# airport express (wireless) printer compatibility?



## Pamela (Feb 20, 2003)

Everytime I go to find the list for the airport express/extreme wireless printing compatibility I can't find it! Does anyone have this bookmarked??

I'm trying to see if the following printer is going to be compatible to print wirelessly:

Minolta PagePro 1250E

http://printer.konicaminolta.com/products/monochrome/pp1250E/index.asp

Thanks


----------



## Willy Z (Oct 25, 2004)

try this link again.

and there is one long message about wireless printing through an airport ( and I think that you still owe me a beer 

http://gimp-print.sourceforge.net/MacOSX.php3


----------



## cottageboy (Apr 15, 2004)

I know lexmark and HP have postings up on their site about airport compatibility.
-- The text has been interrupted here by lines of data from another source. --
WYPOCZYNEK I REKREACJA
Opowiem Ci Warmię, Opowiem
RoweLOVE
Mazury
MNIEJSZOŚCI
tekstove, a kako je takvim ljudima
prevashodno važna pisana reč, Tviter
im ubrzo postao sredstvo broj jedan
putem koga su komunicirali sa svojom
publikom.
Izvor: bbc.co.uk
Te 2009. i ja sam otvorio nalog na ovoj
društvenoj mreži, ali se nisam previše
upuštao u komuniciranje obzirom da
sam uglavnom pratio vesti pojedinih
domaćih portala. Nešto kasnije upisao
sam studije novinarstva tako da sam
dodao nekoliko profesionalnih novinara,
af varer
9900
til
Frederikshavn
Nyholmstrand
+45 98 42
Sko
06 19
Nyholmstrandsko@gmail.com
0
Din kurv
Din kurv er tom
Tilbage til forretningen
Epson has nothing, but is shown on the airport support page, so I am thinking anything compatible with OSX is airport compatible as well... though i could very well be wrong.

and i couldn't find poop on minolta's site.
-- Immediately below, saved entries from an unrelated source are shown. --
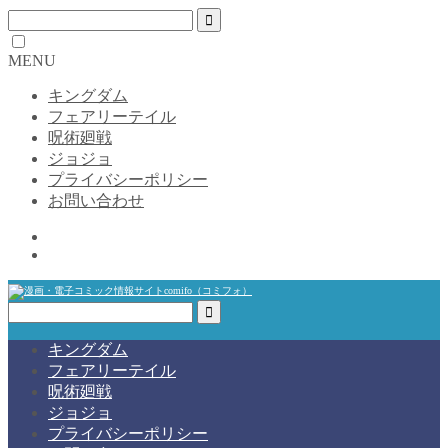
MENU
キングダム
フェアリーテイル
呪術廻戦
ジョジョ
プライバシーポリシー
お問い合わせ
キングダム
フェアリーテイル
呪術廻戦
ジョジョ
プライバシーポリシー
as for the printer list on Apple's knowledge base, that has, as far as I know, all but disappeared... I was, in fact, looking for this very thing last night.


----------



## PosterBoy (Jan 22, 2002)

According to the documents I am reading, most printers should work on the AirPort Express or AirPort Extreme as long as there are driers for your OS. So, if there are drivers for OS X for the printer you want to use, then it will probably work. 

Apple doesn't keep a list of specific printer models anymore because it doesn't so much work that way anymore, I guess. 

The only way to find out 100% for sure is probably to phone KonicaMinolta and ask. :/


----------



## Pamela (Feb 20, 2003)

It seems that that is just not the case Posterboy. I have run into two different printers (one canon, one lexmark) that work fine with OS X but won't work wirelessly. 

I tried to phone KonicaMinolta. I'm sure you can guess how that went. "ummm...what's wireless printing? I think you have to call apple about that...."

Idiots.

I'm just going to bring my airport express over to her house on tuesday and see if it works. That's the only way to do it.


----------



## PosterBoy (Jan 22, 2002)

Well. You could call Apple and ask if they have a list, but they don't seem to say it anywhere on their web site.

Lexmark does: http://www.lexmark.com/US/products/info/apple/airport_compat.html

and HP has a partial list: http://h10025.www1.hp.com/ewfrf/wc/genericDocument?lc=en&cc=us&docname=c00035369


----------



## mclenaghan (Sep 27, 2002)

Hi,

This is from the apple site though I am not sure how old.

http://docs.info.apple.com/article.html?artnum=150762


----------